Olan Horne, a Lowell, Mass., abuse victim who participated in the meeting, was similarly affected. "For the first time, the pontiff put the responsibility of the Church and the suffering and the needs of the survivors first," said Horne, 48, who added that the pope was in tears when they met.
Even more than the pope's repeated references to the sex abuse scandal during his visit to Washington this week, his meeting with McDaid, Horne and the others packed a wallop, according to bishops, lay Catholic groups and sex abuse victims. It could be a turning point for an American church whose leaders, many say, have moved haltingly to institute reforms from the scandal.
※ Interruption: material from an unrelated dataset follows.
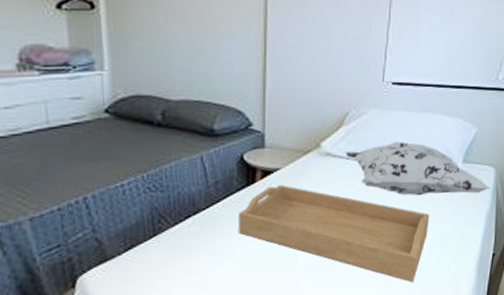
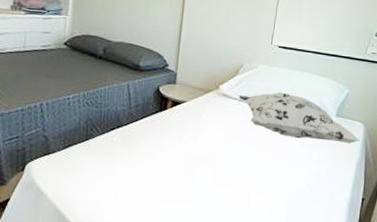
serving tray: present [238,184,430,282] -> none [150,113,307,211]

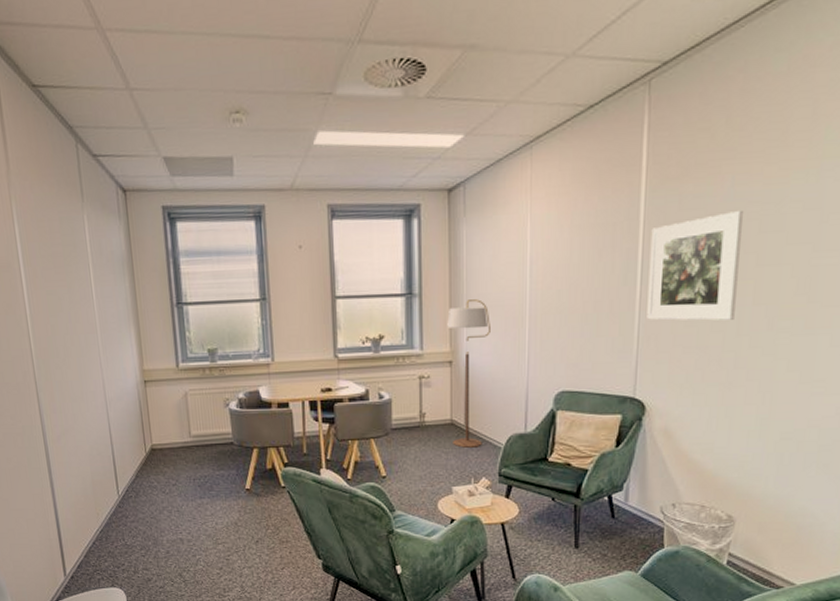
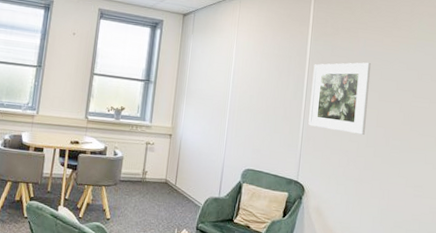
floor lamp: present [447,299,490,448] -> none [164,91,202,204]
"When the pope gives this much attention to it . . . that communicates to the bishops that 'you'd better get on this and make this a priority, and I'm going to pay attention,' " said Robert Bennett, a D.C. lawyer who served on a lay panel created by U.S. bishops to monitor reform efforts. He met with Benedict, then Cardinal Joseph Ratzinger, in 2004 to discuss the scandal.
Still, Catholics around the country questioned whether McDaid and Horne were right: Would the pope's repeated professions of shame and anguish this week, culminating in the first publicly known meeting between a pope and sex abuse victims, be more than an emotional balm? Would it also lead to new steps to address the biggest crisis in the history of the Roman Catholic Church in the United States?
"We want to see concrete action," said Donna Doucette, executive director of Voice of the Faithful, a lay organization pushing for greater transparency and lay involvement in the management of the Church.
Asked if the pope's emphasis on clergy sex abuse this week would likely lead to any specific changes in how the church handles the subject, Colleen Dolan, spokeswoman for Cardinal Francis George of Chicago, president of the USCCB, said she didn't see reason to assume that. She viewed the pope's comments as an affirmation of current policies.
"I don't think that the ramifications will be any different than they already are," said Dolan. "The U.S. church has already put in many safeguards."
By the U.S. bishops' count, more than 5,000 priests have been credibly accused of abusing about 12,000 children in the United States since 1950. The Church has spent $2 billion on legal claims, six dioceses have declared bankruptcy and hundreds of priests have been removed.